BRANO DI LETTURA -
:::

Oggi anche i grandi chef si adeguano e provano a cavalcare l’onda dello street food per imporsi nel food market.
No. Non funziona proprio così.
O meglio, non è esattamente questo lo spirito originale del cibo di strada.
Questa non è una recensione dei migliori baracchini dove trovare lo strit fud nostrano, io non faccio recensioni.
Quello che mi interessa illustrare non è la bontà e succulenza più o meno acclamata a furor di popolo di questa o quella specialità, bensì la capacità – a questo punto più che imprenditoriale direi – di prendere il proprio prodotto locale e di costruirci un’idea di marketing tutt’intorno.
Un’idea potente, creativa, spesso fuori dagli schemi tradizionali che portano invece a trasferire un panino con la mortazza dentro un chioschetto e chiamarlo street food.
E’ l’intuizione che porta un’idea semplice a diventare gastrosomicamente articolata, a tratti innovativa e che funzioni commercialmente, tramite la costruzione di una brand identity completa, forte e very impressive.
In questo noi dall’estero, in particolare dal mercato USA, abbiamo molto da imparare ancora nel creare un esempio di street commerce valido e di respiro moderno e internazionale, meno provinciale.
Con alcune parole d’ordine da cui non prescindere.
Valorizzare.
Prendere il proprio prodotto, seguendo i canoni locali tradizionali, e saperlo trasformare in un’idea di successo.
Un marchio.
Il valore si crea anche e soprattutto partendo dal rispetto per le materie prime, la conoscenza del territorio è il concime naturale e necessario per un concept di street food di valore commerciale.
Delocalizzare.
Lo street food marketing moderno lo pretende.

:::

ESTRATTO DEL DATASET -
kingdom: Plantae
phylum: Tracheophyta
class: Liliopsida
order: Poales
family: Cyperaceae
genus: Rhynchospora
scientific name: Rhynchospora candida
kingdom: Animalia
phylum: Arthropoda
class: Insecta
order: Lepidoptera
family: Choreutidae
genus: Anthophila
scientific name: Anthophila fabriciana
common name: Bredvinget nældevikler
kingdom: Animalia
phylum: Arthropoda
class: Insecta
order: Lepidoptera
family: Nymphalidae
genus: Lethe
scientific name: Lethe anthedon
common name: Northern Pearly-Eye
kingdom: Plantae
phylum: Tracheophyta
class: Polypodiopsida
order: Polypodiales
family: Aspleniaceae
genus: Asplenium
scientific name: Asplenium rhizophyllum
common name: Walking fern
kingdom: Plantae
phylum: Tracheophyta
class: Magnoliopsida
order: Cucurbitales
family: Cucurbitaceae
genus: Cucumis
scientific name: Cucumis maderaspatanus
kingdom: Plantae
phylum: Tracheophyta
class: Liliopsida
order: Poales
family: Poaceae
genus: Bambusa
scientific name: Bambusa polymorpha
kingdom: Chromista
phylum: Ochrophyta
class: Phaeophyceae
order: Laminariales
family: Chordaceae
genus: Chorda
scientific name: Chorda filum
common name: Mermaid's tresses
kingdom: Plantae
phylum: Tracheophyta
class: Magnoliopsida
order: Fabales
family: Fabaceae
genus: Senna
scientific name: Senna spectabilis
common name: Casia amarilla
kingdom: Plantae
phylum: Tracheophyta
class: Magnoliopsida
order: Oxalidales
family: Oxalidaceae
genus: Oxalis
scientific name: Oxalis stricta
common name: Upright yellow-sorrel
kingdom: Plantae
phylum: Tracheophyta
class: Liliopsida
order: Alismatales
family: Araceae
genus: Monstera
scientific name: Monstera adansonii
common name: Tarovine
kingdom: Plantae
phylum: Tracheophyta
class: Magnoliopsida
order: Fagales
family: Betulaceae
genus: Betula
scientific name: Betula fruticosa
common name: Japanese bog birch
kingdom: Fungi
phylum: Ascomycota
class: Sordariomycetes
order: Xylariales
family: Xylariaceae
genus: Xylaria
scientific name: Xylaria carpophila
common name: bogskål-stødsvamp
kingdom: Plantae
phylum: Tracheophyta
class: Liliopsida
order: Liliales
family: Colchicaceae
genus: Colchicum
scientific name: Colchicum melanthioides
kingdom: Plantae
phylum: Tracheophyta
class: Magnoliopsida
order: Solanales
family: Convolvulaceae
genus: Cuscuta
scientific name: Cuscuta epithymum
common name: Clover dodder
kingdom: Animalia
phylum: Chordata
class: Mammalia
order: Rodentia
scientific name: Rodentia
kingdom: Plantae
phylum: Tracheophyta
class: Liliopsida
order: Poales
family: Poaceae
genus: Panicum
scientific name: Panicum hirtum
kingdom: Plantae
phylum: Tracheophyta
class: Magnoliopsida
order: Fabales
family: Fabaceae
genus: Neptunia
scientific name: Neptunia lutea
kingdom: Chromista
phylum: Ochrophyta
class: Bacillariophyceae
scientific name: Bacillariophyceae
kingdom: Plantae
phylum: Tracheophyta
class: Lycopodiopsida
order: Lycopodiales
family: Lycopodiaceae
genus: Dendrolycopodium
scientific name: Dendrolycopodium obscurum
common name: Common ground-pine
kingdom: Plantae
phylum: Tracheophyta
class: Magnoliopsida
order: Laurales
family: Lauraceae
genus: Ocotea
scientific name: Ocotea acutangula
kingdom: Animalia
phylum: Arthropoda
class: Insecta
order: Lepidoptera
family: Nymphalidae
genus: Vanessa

:::

CONSEGNA A -
Traduca in inglese la seguente frase del brano sullo street food: «Prendere il proprio prodotto, seguendo i canoni locali tradizionali, e saperlo trasformare in un’idea di successo.»
CONSEGNA B -
Trascriva fedelmente la porzione dell'elenco che si apre con la riga contenente "family: Cucurbitaceae" e si chiude con la riga contenente "order: Laurales", entrambe comprese.
Il brano e l'elenco costituiscono materiali distinti e indipendenti l'uno dall'altro.

RISPOSTA COMPLETA A -
Taking one's own product, following traditional local standards, and knowing how to turn it into a successful idea.

RISPOSTA COMPLETA B -
family: Cucurbitaceae
genus: Cucumis
scientific name: Cucumis maderaspatanus
kingdom: Plantae
phylum: Tracheophyta
class: Liliopsida
order: Poales
family: Poaceae
genus: Bambusa
scientific name: Bambusa polymorpha
kingdom: Chromista
phylum: Ochrophyta
class: Phaeophyceae
order: Laminariales
family: Chordaceae
genus: Chorda
scientific name: Chorda filum
common name: Mermaid's tresses
kingdom: Plantae
phylum: Tracheophyta
class: Magnoliopsida
order: Fabales
family: Fabaceae
genus: Senna
scientific name: Senna spectabilis
common name: Casia amarilla
kingdom: Plantae
phylum: Tracheophyta
class: Magnoliopsida
order: Oxalidales
family: Oxalidaceae
genus: Oxalis
scientific name: Oxalis stricta
common name: Upright yellow-sorrel
kingdom: Plantae
phylum: Tracheophyta
class: Liliopsida
order: Alismatales
family: Araceae
genus: Monstera
scientific name: Monstera adansonii
common name: Tarovine
kingdom: Plantae
phylum: Tracheophyta
class: Magnoliopsida
order: Fagales
family: Betulaceae
genus: Betula
scientific name: Betula fruticosa
common name: Japanese bog birch
kingdom: Fungi
phylum: Ascomycota
class: Sordariomycetes
order: Xylariales
family: Xylariaceae
genus: Xylaria
scientific name: Xylaria carpophila
common name: bogskål-stødsvamp
kingdom: Plantae
phylum: Tracheophyta
class: Liliopsida
order: Liliales
family: Colchicaceae
genus: Colchicum
scientific name: Colchicum melanthioides
kingdom: Plantae
phylum: Tracheophyta
class: Magnoliopsida
order: Solanales
family: Convolvulaceae
genus: Cuscuta
scientific name: Cuscuta epithymum
common name: Clover dodder
kingdom: Animalia
phylum: Chordata
class: Mammalia
order: Rodentia
scientific name: Rodentia
kingdom: Plantae
phylum: Tracheophyta
class: Liliopsida
order: Poales
family: Poaceae
genus: Panicum
scientific name: Panicum hirtum
kingdom: Plantae
phylum: Tracheophyta
class: Magnoliopsida
order: Fabales
family: Fabaceae
genus: Neptunia
scientific name: Neptunia lutea
kingdom: Chromista
phylum: Ochrophyta
class: Bacillariophyceae
scientific name: Bacillariophyceae
kingdom: Plantae
phylum: Tracheophyta
class: Lycopodiopsida
order: Lycopodiales
family: Lycopodiaceae
genus: Dendrolycopodium
scientific name: Dendrolycopodium obscurum
common name: Common ground-pine
kingdom: Plantae
phylum: Tracheophyta
class: Magnoliopsida
order: Laurales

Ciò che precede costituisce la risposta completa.